### WHAT YOU NEED TO DO
- 1) Please edit the hot water manifold thread: give the passage again, beginning at the words "If you're venturing" and stopping after "you've been quoted.", with "Bricos" changed to "DIY superstores".
- 2) Answer these questions from the hot water manifold thread.
(a) What material was the leaking hot water manifold made of?
(b) What total cost did Hymer UK quote for the brass replacement parts?
(c) In which country does eurajohn say stores stock brass manifolds and connections?

### DOCUMENT
^^^^^^^^^^^^^^^^

# Hot water manifold (1998 LHD Hymer B584)



## bid (Sep 19, 2005)

Hi. Whilst on our Easter hols we found water on the floor just outside the bottom of our wardrobe. Not at lot to start with and we thought it was an overflow from the dogs water bowl but as more water appeared further investigation was required and to cut a long story short we found that the hot water manifold, made of plastic, from the boiler was leaking. Some tape later and the leak was down to a slow drip into the dogs bowl at least for the hols, but it is clear upon inspection that a new manifold will be required. Upon return to home we have made enquires of Hymer UK, who have always been most helpful, and have advised us that the replacement manifold is easy - but expensive; and that it's now replaced by a brass one and that the parts you'll need are as follows, 1 Brass manifold, 3 Brass offshoots and 2 Brass Blanks at a total cost of £76.87 inc vat. On top of that we are advised that we might need drain valve, which will no doubt cost more. The point of this post is does anyone know of a cheaper alternative which does not involve me having to make something as that is something I am not good at all!?

Many thanks


----------



## eurajohn (May 9, 2005)

If you're venturing into France then any of the Bricos (French B&Q type stores) stock brass manifolds and the necessary connections, can't quote prices though without going for a look but I would think will be less than you've been quoted.


----------



## bid (Sep 19, 2005)

^^^^^^^^^^^^^^^^

### RECORD EXTRACTS
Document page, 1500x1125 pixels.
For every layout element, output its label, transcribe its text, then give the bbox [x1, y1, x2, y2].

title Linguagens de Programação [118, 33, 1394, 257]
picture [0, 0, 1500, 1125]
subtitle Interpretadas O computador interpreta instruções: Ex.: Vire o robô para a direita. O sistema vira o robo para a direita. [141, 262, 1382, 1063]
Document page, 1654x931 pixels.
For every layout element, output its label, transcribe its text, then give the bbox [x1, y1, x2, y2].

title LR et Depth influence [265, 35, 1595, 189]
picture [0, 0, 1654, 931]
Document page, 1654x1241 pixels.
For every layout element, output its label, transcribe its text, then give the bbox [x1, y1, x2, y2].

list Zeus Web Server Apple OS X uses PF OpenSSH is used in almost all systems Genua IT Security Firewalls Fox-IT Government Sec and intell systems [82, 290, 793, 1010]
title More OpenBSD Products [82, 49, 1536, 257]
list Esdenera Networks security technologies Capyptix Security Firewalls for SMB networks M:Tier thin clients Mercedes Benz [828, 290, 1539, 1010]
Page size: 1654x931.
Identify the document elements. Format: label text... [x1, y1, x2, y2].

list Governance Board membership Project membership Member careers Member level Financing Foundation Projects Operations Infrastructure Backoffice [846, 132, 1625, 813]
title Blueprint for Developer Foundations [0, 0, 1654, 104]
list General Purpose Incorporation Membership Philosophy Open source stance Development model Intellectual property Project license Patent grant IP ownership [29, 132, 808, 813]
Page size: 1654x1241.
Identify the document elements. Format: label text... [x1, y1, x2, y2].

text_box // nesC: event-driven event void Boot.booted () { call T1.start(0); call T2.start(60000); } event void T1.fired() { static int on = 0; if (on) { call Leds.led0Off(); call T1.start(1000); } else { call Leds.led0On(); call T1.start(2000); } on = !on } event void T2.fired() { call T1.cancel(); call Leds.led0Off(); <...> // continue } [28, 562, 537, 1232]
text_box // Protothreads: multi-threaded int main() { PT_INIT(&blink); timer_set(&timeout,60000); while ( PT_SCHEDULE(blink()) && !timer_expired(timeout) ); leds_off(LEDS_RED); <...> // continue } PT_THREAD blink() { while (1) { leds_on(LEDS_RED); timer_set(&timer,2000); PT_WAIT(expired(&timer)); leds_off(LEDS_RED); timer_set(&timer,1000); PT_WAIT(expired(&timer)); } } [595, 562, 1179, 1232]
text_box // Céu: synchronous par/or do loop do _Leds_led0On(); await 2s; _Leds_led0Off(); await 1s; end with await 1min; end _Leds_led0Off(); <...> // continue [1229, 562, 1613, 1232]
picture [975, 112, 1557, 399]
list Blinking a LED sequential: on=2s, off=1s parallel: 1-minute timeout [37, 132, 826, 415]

^^^^^^^^^^^^^^^^

### WRITTEN RESPONSES
- 1)
If you're venturing into France then any of the DIY superstores (French B&Q type stores) stock brass manifolds and the necessary connections, can't quote prices though without going for a look but I would think will be less than you've been quoted.

- 2)
(a) Plastic.
(b) £76.87 including VAT.
(c) France.